◆ **EXERCISE AIM**: Scan the entries below for the string "that" and copy every line where it turns up.

(Source texts of formatted documents)
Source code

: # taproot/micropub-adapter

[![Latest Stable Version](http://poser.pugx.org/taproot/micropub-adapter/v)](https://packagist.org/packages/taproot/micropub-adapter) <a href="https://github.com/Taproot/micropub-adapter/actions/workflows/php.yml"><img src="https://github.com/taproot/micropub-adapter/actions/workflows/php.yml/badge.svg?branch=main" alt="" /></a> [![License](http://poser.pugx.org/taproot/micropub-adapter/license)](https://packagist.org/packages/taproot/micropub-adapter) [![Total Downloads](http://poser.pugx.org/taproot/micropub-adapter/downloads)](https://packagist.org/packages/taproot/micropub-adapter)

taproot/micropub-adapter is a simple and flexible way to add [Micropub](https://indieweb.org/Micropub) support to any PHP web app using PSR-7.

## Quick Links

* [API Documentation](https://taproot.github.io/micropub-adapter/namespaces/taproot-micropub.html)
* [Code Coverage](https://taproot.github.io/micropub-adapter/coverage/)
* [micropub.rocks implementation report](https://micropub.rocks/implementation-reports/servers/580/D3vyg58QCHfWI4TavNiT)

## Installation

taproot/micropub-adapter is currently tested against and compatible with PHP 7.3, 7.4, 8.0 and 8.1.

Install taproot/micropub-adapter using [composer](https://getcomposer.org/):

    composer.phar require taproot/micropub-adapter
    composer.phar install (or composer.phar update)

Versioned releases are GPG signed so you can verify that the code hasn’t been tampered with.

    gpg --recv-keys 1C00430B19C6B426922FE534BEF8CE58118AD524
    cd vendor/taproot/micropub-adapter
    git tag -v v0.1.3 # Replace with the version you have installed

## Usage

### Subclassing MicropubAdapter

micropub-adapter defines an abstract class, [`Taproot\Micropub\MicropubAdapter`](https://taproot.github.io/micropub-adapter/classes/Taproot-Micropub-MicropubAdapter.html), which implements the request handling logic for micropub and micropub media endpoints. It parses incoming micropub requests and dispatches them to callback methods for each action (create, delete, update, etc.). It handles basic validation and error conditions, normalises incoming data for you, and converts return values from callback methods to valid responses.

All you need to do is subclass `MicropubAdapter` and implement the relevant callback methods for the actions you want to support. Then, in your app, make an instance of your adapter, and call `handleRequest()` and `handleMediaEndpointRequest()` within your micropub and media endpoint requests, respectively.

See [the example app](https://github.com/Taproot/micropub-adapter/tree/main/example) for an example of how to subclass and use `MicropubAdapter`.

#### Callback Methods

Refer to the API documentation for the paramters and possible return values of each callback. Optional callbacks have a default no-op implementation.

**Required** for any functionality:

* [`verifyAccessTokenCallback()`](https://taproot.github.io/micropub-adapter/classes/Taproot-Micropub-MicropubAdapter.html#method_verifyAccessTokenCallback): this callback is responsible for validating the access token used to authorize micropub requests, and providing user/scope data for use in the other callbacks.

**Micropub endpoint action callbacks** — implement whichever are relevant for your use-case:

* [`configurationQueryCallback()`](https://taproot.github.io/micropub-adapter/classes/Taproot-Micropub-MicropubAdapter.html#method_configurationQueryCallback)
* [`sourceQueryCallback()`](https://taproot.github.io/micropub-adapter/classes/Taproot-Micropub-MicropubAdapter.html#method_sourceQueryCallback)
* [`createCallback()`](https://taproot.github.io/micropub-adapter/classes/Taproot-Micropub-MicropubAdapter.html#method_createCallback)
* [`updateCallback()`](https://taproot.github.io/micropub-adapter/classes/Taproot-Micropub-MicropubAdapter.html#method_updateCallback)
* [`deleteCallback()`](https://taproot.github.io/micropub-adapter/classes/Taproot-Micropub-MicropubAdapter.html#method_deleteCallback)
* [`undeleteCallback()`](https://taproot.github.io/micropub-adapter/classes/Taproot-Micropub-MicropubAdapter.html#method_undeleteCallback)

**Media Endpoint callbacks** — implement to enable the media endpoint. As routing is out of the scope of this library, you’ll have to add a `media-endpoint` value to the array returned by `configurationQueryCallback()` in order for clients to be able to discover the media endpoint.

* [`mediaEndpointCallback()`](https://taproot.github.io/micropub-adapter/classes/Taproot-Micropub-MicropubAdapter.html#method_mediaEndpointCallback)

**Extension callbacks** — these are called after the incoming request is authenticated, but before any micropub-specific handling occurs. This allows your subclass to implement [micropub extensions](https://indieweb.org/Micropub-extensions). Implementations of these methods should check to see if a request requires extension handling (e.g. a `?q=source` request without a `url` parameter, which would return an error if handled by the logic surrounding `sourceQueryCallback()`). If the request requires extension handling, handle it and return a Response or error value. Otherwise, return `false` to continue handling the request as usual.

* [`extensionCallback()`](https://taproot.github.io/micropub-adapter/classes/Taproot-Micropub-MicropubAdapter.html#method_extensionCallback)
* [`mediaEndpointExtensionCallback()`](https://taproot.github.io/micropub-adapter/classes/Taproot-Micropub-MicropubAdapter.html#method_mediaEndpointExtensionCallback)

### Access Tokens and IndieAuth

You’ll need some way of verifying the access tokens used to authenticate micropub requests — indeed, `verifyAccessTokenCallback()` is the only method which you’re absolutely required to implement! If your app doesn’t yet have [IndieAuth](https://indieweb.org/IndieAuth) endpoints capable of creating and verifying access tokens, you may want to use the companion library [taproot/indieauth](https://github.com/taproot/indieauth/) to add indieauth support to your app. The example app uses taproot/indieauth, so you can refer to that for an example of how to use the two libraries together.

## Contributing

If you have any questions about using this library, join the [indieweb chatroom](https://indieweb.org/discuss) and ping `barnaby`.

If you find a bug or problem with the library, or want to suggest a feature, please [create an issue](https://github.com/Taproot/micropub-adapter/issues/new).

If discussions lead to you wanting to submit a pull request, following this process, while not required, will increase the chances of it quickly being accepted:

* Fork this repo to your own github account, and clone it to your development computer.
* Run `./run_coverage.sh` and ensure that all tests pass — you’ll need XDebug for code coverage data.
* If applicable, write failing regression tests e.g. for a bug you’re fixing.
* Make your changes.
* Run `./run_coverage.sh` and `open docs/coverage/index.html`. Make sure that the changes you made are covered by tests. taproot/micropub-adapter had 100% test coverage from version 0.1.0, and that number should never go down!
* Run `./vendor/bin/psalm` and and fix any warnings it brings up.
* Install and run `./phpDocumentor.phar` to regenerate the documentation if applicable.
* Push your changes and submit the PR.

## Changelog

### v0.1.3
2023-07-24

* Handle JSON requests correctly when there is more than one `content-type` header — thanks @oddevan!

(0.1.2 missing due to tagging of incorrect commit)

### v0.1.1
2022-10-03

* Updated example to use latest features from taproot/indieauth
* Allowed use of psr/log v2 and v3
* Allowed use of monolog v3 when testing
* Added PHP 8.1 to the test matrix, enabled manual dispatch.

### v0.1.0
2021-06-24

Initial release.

◆ **TASK RESPONSE**:
Versioned releases are GPG signed so you can verify that the code hasn’t been tampered with.
You’ll need some way of verifying the access tokens used to authenticate micropub requests — indeed, `verifyAccessTokenCallback()` is the only method which you’re absolutely required to implement! If your app doesn’t yet have [IndieAuth](https://indieweb.org/IndieAuth) endpoints capable of creating and verifying access tokens, you may want to use the companion library [taproot/indieauth](https://github.com/taproot/indieauth/) to add indieauth support to your app. The example app uses taproot/indieauth, so you can refer to that for an example of how to use the two libraries together.
* Run `./run_coverage.sh` and ensure that all tests pass — you’ll need XDebug for code coverage data.
* Run `./run_coverage.sh` and `open docs/coverage/index.html`. Make sure that the changes you made are covered by tests. taproot/micropub-adapter had 100% test coverage from version 0.1.0, and that number should never go down!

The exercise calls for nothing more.